Pour cela, elle reprit en partie la trame de la Sonate, mais du point de vue de l'épouse : il y a un transfert de centre de gravité, le narrateur omniscient adoptant cette fois le regard de l'épouse sur l'époux, époux qui ne nous paraît pas considérablement changé sous la plume de Sophie. Tout confirme les principaux traits du caractère prêtés par l'auteur de la Sonate à son triste "héros", son double : n'ayant d'intérêt que charnel envers sa femme, incapable de gestes affectueux qui n'aient pas pour motivation le sexe, rarement prévenant et toujours par intérêt, calculateur et ego-centré, peu soucieux de la santé de ses enfants, de leur éducation, jaloux jusqu'au délire de persécution, non seulement des autres hommes mais du temps consacré aux soins et à l'éducation des enfants, hostile aux médecins, surtout quand ils lui conseillent de ne pas continuer à agrandir la famille pour sauvegarder la santé de sa femme (mais on découvre qu'il y a volontiers recours pour lui), ressassant des soupçons ridicules fondés sur des scénarios aberrants, étalant au grand jour des infidélités récurrentes qui font ricaner ses rivales jusque sous le nez de son épouse (ce que n'avait pas avoué le le "Pozdnychev" de la Sonate), brutal psychologiquement, menaçant, gueulard, monstrueux d'égoïsme : le "Prince", quand il n'est pas en goguette à la poursuite d'un gibier ou d'un jupon, semble une araignée tapie au sein de la sa toile ; une grosse bestiole atteinte de folie interprétative, surveillant comme un geôlier les faits et gestes de la mouche, son épouse, et toujours se préparant à lui fondre dessus.

Il est possible que Sophie ait forcé le trait, bien que l'ensemble sonne juste. Quoiqu'il en soit, Léon l'a bien cherché en écrivant une oeuvre aussi indélicate inspirée de leur vie commune ; que le retour de boomerang lui érafle un peu le visage n'est que justice : puisqu'enfin, le Grand Homme détenait tout le talent nécessaire au développement du même thème sans puiser aussi grossièrement le matériau dans son propre ménage. A tel point que l'oeuvre semble conçue pour faire du mal et diffuser un venin durable. le poison n'est pas l'arme des seules femmes.
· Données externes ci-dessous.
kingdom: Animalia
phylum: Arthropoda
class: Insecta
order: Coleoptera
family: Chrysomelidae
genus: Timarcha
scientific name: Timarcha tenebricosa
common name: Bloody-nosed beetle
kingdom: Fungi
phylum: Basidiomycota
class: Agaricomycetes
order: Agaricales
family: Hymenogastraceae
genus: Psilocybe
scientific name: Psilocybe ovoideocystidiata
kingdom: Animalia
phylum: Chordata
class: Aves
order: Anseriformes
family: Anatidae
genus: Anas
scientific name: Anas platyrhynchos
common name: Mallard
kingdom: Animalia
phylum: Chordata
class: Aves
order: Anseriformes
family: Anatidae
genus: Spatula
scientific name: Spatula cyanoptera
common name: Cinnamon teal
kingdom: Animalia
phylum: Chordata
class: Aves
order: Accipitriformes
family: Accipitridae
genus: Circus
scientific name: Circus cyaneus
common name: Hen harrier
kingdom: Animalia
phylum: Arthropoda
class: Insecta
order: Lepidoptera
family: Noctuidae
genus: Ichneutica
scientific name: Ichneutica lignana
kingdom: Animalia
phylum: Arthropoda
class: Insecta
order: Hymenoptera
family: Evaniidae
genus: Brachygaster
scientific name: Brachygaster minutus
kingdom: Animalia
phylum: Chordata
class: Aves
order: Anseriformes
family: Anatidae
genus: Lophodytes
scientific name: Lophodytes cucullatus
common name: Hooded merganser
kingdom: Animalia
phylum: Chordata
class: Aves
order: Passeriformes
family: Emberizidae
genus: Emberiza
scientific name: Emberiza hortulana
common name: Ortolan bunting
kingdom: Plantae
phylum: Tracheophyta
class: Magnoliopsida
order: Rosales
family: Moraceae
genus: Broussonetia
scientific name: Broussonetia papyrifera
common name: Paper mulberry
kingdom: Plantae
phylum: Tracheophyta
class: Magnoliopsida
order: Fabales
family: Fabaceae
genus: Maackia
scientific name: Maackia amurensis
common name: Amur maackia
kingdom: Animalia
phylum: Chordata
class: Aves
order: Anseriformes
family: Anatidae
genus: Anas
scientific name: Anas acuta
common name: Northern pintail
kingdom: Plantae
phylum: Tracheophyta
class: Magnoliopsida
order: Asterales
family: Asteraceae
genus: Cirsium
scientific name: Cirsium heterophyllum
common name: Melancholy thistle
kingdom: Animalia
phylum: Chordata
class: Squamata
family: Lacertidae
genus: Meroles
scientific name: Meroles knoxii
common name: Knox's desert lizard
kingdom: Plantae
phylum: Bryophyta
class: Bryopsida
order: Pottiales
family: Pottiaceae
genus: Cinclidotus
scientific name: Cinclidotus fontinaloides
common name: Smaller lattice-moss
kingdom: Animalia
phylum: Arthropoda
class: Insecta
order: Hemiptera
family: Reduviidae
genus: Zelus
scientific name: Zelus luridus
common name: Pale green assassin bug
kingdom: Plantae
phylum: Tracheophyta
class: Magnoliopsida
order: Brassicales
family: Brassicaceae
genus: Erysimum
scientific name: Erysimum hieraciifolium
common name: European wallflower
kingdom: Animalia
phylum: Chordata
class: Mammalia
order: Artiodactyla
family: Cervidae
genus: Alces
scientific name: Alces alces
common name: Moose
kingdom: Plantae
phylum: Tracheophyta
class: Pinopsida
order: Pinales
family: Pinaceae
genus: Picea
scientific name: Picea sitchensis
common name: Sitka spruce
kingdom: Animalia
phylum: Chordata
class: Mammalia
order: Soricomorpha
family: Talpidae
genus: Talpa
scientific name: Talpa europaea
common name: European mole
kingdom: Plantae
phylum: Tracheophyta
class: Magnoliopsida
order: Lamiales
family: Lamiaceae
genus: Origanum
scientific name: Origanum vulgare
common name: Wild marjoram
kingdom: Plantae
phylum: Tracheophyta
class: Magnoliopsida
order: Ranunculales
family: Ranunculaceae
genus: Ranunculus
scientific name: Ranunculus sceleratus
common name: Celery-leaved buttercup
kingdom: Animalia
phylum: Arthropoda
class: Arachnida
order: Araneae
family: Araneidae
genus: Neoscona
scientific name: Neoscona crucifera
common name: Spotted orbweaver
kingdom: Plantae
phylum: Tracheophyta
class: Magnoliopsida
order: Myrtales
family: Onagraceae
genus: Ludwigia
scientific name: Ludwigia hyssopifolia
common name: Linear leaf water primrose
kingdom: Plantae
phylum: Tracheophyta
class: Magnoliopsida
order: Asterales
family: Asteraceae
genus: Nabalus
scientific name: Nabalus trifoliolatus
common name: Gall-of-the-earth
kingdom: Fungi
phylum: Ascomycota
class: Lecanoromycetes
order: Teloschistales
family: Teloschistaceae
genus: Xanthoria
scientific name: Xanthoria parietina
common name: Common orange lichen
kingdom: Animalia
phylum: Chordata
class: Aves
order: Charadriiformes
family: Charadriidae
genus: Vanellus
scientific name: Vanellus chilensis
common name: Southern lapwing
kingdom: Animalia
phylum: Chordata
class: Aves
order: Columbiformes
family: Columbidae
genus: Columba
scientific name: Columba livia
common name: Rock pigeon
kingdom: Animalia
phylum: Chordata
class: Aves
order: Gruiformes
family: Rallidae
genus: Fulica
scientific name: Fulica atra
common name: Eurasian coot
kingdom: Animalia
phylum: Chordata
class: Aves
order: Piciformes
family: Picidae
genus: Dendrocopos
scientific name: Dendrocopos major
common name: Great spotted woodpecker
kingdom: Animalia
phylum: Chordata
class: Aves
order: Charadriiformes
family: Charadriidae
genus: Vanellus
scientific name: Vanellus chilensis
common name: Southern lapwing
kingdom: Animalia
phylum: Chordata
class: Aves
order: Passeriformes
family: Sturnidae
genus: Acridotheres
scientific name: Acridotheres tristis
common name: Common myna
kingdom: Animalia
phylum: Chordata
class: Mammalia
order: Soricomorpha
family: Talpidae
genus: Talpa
Bien qu'il soit possible de déceler une complaisance certaine de l'auteure envers son héroïne, la magnifique, délicate et pure Anna, double d'elle-même, le portrait qu'elle trace du Prince, le "Pozdnychev" de la Sonate, c'est-à-dire de Tolstoï lui-même, est donc très fidèle à l'autoportrait de l'écrivain : aussi bien dans la Sonate que dans" À qui la faute ?" il se révèle un mari atteint d'une maladie mentale redoutable et sans doute incurable, de nature mélancolique, (dans le sens gravissime du mot que lui attribuait la psychiatrie du 19 ème siècle), avec bouffées incontrôlables de jalousie, tendance à la rationalisation délirante d'affects irrationnels et à la violence, au moins verbale.

Tolstoï a fait porter la responsabilité de l'échec de son mariage à une luxure partagée, mais il apparaît que seule sa propre addiction était en cause. Avec quel effroi, quel sentiment de trahison et d'injustice, la pauvre épouse a-t-elle appris à travers la Sonate que son mari la tenait pour co-responsable de cette "débauche" charnelle : débauche qu'elle vivait comme une persécution constante imposée de droit marital et de droit du plus fort, sans moyen de s'y soustraire, répétitive, rebutante, et se terminant infailliblement dans le sang et les couches.

Victor Hugo, Léon Tolstoï : deux génies qui côtoyèrent d'autant mieux la transe métaphysique et spirituelle qu'ils raclèrent profond dans la bestialité charnelle. Tant il n'est pas rare pour certaines psychés de mélanger, voire unir, sexe et mystique : qu'on pense seulement à Raspoutine, à Héloïse et Abélard, à Bataille, à Colette Peignot (la Laure de Bataille), à Etty Hillesum et son thérapeute Julius Spier. Qu'on pense aussi aux écrits et prières teintées d'érotisme torride de Sainte Thérèse de Lisieux et de bien d'autres.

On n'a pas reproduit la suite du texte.